I was surprised – perhaps I shouldn’t have been – at the looting. The stupid greed on display as people steal wi-fi routers, soccer balls and hair gel. But maybe that’s a psychological response to the terror, a way to feel like you are in control of something. Anything.
The narrator quotes a Mariupol doctor: “War is like an X-ray. It shows you what’s inside everybody. Good people get better. Bad people get worse.”
20 Days in Mariupol is more than just a collection of gruesome news video. It’s much more strategically constructed than that. It’s a personal journey for director Mstyslav Chernov, a veteran correspondent reflecting on all the previous conflicts he has covered, and also acknowledging the survivor guilt after finally escaping the horror in one of the last ‘humanitarian corridors’ before the doors were shut for good on the Russian criminals and their barbarism.

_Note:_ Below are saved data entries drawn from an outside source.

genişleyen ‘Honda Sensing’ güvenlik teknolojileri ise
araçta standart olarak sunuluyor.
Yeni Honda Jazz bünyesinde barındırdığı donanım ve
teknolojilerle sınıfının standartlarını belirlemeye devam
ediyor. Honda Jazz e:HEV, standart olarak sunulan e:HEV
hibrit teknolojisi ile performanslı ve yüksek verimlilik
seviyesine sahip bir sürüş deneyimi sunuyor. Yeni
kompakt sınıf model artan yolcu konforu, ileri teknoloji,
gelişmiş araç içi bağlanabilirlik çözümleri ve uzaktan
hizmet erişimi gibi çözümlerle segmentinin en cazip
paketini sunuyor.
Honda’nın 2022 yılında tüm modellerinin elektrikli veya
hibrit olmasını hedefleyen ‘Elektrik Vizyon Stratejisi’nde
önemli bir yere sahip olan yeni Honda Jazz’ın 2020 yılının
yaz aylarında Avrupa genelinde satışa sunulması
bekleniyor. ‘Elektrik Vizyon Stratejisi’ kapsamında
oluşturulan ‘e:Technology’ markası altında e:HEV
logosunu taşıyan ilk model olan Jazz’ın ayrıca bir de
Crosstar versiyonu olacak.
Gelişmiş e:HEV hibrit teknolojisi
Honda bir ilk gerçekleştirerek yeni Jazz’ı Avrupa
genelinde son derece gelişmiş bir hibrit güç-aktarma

But it is the remarkable record of the human tragedy that is the lasting legacy of the film. The images may be of Ukraine, but they stand for all the other atrocities that we have not seen. They are specific to Mariupol, but not unique.
I only sat down and watched this film yesterday and, yet, my dreams last night were full of images provoked by it.
So, I’m haunted by it now, which I’m not best pleased about, but it gives you an idea about how powerful the experience is.
One final thought about 20 Days in Mariupol …
The film would not exist if it wasn’t for the Ukrainian employees of the Associated Press who decided they had to stay in the city when the international media moved out.
While Chernov’s voiceover is sceptical of whether their footage will change anything – it never has before – Vladimir, the police captain who attempts to chaperone them through the chaos, is determined that they should film as much as they can and then get their evidence out to the world somehow.
Sure enough, we do see clips of their work featured on television networks all over the world, only for the reporters to be accused by the Russians of staging ‘fake news’ for propaganda purposes. The film proves the ridiculousness of that statement beyond all doubt.
So, it is a work of journalism, and a celebration of journalism, arriving in New Zealand at a time when – in less than three months – we will have about 200 fewer news-gatherers serving our own civil society – investigating, fact-checking, analysing, challenging.
Which brings me full-circle, back to Paul Lynch’s Prophet Song, and I’m asking myself – how impossible is that scenario? A lot less impossible without journalists, I should think.